• What is expected: Your task is to copy the stretch of lines in the records below that begins with the line containing "hfov_deg: 2.4" and ends with the line containing "fx_px: 1981", exactly as written, with nothing added.
___ Given records
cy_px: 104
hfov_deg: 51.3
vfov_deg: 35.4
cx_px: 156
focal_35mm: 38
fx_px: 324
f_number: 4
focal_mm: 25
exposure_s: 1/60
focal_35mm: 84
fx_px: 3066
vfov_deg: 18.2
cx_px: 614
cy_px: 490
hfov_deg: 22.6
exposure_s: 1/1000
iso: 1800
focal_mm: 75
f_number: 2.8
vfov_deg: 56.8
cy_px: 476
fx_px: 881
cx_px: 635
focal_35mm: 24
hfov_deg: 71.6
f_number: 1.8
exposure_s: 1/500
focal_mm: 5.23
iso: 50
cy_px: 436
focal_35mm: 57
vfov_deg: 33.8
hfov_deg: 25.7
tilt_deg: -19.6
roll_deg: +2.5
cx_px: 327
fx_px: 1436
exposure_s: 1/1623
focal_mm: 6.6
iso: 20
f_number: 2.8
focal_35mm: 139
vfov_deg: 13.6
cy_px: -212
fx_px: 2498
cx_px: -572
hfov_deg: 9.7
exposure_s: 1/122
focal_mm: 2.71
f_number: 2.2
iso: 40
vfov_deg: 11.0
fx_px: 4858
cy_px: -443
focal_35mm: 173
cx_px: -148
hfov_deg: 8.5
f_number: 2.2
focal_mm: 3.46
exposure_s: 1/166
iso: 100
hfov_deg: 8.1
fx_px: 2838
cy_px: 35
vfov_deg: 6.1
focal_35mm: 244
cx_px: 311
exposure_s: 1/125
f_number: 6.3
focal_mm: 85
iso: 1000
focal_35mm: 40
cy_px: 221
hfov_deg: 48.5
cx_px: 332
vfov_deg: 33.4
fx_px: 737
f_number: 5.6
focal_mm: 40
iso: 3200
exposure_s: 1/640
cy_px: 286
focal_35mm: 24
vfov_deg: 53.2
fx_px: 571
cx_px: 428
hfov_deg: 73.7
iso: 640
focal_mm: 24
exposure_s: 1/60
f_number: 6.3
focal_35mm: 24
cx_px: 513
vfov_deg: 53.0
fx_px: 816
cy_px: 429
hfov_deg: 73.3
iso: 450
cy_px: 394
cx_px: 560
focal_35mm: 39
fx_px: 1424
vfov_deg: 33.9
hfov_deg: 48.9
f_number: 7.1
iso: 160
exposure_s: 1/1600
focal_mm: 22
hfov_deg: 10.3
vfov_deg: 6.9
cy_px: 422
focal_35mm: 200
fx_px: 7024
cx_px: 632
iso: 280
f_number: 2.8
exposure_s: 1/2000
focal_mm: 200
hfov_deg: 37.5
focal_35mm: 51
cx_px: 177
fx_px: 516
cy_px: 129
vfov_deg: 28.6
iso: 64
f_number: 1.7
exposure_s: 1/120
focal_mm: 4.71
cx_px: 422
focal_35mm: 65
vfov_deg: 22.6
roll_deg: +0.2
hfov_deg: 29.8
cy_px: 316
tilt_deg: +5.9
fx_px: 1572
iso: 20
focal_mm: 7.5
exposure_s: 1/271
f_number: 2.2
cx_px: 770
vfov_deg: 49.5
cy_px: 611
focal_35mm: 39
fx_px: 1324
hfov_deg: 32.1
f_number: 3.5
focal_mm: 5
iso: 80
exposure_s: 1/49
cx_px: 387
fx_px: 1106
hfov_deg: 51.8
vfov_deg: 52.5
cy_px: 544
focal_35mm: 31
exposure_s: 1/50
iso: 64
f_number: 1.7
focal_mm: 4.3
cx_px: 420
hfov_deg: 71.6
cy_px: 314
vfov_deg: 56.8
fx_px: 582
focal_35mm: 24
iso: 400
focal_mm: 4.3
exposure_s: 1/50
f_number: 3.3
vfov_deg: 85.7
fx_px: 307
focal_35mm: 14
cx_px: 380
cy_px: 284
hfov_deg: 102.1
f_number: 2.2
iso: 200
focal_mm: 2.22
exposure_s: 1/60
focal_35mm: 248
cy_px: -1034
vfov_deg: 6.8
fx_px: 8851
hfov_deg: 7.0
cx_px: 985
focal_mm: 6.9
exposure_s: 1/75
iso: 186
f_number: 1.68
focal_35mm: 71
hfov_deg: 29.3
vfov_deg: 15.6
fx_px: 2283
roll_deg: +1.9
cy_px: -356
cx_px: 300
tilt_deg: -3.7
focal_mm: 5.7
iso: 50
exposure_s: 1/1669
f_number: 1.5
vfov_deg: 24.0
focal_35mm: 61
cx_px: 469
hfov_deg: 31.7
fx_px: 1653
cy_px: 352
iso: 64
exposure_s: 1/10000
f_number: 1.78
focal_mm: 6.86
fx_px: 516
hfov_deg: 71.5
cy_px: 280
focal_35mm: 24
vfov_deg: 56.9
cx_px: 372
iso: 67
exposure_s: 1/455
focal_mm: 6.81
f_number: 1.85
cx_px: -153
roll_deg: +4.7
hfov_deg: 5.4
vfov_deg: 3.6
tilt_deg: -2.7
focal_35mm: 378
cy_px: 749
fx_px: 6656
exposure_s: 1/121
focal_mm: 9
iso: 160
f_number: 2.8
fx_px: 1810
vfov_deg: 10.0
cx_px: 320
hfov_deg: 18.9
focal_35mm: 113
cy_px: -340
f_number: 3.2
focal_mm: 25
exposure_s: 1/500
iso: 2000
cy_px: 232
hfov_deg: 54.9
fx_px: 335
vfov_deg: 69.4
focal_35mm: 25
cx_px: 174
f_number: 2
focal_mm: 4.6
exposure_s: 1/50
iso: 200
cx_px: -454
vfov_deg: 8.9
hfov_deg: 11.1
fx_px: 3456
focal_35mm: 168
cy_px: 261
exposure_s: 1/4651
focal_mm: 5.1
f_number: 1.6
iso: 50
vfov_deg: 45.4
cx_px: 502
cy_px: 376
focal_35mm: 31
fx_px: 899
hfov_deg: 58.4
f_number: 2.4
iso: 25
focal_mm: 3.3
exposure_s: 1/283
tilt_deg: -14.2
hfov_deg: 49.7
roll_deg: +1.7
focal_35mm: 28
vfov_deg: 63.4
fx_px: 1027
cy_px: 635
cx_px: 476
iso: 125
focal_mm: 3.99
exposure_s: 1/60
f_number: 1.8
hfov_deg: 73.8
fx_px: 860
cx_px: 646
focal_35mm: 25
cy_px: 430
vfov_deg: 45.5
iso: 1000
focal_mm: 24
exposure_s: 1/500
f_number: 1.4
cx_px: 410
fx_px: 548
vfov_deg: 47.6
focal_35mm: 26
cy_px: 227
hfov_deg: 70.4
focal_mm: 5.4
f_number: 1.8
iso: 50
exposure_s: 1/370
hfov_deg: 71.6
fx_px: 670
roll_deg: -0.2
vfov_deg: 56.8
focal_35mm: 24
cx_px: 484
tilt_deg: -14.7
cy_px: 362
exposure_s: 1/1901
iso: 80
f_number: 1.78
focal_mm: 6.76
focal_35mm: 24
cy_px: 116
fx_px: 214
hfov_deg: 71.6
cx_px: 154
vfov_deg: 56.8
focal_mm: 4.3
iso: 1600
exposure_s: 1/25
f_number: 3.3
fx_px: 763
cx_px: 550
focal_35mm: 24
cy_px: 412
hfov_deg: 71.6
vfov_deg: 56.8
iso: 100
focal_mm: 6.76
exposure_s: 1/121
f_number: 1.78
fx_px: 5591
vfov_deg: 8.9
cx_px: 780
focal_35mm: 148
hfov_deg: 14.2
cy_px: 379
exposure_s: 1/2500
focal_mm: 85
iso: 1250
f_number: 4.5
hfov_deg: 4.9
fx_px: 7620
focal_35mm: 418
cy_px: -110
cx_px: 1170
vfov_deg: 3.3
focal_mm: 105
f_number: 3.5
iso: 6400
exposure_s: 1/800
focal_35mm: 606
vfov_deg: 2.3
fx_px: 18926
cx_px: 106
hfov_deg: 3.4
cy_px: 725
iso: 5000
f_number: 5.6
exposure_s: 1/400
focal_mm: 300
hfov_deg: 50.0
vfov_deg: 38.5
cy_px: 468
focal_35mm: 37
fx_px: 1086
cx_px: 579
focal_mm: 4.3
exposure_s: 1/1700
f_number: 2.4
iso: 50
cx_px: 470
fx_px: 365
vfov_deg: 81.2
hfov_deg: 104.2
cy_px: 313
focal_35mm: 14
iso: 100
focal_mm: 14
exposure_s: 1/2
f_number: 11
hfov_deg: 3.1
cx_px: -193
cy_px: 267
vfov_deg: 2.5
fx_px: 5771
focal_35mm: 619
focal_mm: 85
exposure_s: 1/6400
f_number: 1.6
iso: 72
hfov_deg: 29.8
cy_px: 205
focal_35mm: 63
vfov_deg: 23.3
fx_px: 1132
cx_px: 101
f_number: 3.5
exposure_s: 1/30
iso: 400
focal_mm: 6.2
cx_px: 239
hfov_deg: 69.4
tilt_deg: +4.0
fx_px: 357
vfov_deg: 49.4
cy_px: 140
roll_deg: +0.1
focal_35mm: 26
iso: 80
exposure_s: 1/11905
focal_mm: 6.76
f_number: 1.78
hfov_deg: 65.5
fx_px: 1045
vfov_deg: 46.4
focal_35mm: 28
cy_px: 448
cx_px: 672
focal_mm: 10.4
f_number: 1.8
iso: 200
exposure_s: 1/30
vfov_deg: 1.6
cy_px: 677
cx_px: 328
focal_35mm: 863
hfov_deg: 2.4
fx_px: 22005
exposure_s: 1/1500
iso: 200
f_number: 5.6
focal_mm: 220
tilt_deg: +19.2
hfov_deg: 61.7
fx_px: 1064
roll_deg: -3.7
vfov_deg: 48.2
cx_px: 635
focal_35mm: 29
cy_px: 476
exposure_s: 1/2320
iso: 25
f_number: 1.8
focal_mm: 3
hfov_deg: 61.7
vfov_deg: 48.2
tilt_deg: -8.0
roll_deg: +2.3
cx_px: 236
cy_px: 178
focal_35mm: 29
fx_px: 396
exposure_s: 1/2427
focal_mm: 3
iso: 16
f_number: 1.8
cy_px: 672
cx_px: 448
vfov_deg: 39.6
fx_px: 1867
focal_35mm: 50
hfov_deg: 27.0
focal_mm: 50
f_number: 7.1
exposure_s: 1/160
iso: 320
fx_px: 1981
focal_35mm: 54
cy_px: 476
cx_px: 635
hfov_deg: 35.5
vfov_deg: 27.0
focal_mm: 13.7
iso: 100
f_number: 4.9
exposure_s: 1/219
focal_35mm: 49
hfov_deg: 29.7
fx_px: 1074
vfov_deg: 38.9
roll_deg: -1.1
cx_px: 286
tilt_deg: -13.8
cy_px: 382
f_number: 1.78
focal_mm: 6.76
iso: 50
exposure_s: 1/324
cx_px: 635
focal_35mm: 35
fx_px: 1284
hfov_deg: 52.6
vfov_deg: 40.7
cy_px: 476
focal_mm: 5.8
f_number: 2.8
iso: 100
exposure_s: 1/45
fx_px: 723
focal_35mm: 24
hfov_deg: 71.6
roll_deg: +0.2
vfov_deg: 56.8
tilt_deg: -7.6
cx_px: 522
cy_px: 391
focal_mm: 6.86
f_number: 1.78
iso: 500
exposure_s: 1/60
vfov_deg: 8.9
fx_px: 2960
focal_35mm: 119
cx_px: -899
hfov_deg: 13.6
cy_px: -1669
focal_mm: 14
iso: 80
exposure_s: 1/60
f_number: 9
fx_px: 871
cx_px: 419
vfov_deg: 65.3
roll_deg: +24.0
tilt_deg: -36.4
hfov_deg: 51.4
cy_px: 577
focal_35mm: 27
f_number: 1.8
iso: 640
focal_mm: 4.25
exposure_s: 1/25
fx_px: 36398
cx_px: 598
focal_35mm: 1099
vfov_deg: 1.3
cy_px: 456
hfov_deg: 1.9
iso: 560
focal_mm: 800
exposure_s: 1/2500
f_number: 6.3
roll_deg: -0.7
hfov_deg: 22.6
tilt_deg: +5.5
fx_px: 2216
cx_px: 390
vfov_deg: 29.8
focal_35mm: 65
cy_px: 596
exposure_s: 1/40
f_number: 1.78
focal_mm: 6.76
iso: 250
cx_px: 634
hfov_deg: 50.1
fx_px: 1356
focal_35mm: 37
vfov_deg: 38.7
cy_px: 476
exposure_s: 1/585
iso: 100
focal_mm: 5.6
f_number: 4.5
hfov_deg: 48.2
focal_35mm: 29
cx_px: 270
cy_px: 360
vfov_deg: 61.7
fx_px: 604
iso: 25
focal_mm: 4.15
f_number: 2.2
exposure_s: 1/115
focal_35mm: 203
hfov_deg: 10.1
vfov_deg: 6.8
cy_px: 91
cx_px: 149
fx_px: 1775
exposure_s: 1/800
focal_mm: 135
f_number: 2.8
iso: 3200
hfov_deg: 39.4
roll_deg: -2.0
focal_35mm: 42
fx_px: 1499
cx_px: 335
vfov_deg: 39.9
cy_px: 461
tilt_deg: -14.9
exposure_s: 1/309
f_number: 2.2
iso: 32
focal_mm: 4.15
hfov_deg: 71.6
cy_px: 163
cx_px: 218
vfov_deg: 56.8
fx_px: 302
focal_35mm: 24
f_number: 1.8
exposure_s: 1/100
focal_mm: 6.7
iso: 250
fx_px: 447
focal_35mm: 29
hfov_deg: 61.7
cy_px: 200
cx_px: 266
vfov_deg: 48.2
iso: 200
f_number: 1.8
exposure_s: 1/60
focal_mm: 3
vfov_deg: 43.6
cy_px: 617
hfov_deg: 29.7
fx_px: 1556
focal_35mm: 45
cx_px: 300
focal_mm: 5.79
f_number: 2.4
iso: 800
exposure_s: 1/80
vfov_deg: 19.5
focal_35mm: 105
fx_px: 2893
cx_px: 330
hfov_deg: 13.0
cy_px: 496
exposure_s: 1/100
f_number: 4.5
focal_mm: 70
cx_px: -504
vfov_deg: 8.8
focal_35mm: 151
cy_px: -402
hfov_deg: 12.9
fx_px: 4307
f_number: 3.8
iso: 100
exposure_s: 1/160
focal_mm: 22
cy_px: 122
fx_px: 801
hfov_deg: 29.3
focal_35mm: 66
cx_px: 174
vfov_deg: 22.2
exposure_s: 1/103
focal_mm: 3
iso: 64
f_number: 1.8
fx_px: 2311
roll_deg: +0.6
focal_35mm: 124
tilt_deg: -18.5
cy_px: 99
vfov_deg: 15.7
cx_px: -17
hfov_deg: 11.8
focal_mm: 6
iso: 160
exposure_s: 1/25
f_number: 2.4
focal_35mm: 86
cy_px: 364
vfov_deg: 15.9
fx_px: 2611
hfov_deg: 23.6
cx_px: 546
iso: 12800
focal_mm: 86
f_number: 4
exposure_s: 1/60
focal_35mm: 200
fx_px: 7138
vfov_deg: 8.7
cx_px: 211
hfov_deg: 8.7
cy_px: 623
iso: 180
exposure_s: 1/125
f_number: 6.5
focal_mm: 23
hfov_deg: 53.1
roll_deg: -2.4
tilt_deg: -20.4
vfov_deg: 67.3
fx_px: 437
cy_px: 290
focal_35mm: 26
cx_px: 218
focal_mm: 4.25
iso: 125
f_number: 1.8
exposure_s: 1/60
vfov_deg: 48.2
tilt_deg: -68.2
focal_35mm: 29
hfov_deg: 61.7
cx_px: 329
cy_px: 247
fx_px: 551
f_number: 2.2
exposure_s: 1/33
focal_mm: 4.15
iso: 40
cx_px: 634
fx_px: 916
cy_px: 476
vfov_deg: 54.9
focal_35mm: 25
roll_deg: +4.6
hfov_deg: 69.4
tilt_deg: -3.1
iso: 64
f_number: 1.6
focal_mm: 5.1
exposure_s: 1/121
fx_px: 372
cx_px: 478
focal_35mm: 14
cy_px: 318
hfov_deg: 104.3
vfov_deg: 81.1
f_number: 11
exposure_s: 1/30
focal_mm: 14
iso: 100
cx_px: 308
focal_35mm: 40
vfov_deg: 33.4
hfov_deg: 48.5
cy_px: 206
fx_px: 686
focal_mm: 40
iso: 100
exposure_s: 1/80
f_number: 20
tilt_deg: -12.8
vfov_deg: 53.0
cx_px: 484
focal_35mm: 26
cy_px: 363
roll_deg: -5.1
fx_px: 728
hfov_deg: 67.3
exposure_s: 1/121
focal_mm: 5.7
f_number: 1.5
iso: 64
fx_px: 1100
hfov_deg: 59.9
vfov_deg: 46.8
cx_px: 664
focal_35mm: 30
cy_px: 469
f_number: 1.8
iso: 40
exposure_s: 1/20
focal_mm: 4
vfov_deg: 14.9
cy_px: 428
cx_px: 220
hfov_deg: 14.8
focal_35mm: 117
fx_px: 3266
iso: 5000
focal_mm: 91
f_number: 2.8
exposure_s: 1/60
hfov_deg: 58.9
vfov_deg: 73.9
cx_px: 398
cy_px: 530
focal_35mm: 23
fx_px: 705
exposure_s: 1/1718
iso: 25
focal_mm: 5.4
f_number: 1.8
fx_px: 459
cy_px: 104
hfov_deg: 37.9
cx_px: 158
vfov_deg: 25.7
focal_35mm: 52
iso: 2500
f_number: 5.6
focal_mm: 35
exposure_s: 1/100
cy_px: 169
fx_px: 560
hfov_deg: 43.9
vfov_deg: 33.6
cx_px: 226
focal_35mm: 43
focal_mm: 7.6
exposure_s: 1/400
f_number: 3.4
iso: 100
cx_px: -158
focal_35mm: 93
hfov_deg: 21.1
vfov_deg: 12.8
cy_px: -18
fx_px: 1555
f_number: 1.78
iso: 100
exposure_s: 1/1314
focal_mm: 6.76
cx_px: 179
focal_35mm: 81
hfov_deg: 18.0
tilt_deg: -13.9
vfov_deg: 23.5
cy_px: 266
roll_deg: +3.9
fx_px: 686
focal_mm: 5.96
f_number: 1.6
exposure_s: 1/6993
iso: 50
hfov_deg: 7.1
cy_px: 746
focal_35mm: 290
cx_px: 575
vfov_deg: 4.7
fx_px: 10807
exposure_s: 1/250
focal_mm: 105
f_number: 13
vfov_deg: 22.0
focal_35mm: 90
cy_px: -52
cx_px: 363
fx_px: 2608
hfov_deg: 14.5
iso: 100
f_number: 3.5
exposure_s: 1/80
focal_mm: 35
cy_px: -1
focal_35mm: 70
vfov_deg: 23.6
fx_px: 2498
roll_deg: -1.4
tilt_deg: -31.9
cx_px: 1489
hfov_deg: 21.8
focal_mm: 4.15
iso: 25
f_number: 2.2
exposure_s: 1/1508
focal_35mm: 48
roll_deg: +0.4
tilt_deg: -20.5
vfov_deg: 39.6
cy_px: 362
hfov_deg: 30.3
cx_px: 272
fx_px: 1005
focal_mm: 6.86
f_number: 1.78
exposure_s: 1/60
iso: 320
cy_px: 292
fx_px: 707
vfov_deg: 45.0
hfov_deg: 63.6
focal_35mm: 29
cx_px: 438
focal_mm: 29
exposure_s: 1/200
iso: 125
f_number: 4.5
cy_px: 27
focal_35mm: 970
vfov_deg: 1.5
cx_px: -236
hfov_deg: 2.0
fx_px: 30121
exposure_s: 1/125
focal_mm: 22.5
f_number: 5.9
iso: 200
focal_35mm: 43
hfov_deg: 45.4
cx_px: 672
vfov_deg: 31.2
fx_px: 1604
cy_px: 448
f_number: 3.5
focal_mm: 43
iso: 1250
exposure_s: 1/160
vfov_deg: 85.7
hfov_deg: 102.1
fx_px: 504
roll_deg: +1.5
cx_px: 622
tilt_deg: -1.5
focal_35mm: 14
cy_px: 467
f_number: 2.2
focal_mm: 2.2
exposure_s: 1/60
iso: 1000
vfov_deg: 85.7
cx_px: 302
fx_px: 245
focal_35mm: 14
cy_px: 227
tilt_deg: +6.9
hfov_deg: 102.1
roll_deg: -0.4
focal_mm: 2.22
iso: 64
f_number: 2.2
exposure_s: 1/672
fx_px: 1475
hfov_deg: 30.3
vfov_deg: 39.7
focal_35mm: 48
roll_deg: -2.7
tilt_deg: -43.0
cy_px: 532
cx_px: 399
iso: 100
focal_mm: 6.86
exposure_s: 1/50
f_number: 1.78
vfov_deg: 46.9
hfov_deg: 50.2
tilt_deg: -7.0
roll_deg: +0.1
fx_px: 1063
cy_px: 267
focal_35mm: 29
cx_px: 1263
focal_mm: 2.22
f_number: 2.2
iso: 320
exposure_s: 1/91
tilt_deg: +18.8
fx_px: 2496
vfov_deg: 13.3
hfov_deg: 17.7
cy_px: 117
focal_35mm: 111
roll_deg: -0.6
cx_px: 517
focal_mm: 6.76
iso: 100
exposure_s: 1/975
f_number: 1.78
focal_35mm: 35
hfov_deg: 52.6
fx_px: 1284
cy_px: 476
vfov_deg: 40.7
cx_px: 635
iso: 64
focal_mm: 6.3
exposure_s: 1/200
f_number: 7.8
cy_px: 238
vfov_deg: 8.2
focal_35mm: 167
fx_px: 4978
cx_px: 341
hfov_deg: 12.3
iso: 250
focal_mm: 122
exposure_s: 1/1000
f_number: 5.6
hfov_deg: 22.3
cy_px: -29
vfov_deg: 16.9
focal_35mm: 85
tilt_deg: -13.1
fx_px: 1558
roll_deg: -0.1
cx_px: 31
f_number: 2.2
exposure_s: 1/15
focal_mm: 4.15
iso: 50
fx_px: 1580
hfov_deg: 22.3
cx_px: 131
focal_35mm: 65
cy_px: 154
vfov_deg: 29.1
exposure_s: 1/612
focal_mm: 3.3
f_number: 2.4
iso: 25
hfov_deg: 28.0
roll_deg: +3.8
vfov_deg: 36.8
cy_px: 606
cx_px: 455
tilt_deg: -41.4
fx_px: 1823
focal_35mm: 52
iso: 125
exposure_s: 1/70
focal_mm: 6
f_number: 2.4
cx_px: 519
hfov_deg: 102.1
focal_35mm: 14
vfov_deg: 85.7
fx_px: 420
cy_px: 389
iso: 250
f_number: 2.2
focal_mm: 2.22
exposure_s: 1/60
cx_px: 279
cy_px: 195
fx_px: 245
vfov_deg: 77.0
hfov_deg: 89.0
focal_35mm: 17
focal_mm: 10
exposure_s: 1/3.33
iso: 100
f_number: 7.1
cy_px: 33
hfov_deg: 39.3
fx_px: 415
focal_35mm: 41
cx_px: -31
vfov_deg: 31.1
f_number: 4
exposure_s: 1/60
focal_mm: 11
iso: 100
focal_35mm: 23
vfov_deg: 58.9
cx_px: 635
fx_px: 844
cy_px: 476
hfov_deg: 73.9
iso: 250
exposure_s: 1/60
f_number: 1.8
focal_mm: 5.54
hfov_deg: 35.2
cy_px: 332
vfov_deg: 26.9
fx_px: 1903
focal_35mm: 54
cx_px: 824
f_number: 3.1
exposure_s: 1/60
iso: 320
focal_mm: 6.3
______
• Expected answer:
hfov_deg: 2.4
fx_px: 22005
exposure_s: 1/1500
iso: 200
f_number: 5.6
focal_mm: 220
tilt_deg: +19.2
hfov_deg: 61.7
fx_px: 1064
roll_deg: -3.7
vfov_deg: 48.2
cx_px: 635
focal_35mm: 29
cy_px: 476
exposure_s: 1/2320
iso: 25
f_number: 1.8
focal_mm: 3
hfov_deg: 61.7
vfov_deg: 48.2
tilt_deg: -8.0
roll_deg: +2.3
cx_px: 236
cy_px: 178
focal_35mm: 29
fx_px: 396
exposure_s: 1/2427
focal_mm: 3
iso: 16
f_number: 1.8
cy_px: 672
cx_px: 448
vfov_deg: 39.6
fx_px: 1867
focal_35mm: 50
hfov_deg: 27.0
focal_mm: 50
f_number: 7.1
exposure_s: 1/160
iso: 320
fx_px: 1981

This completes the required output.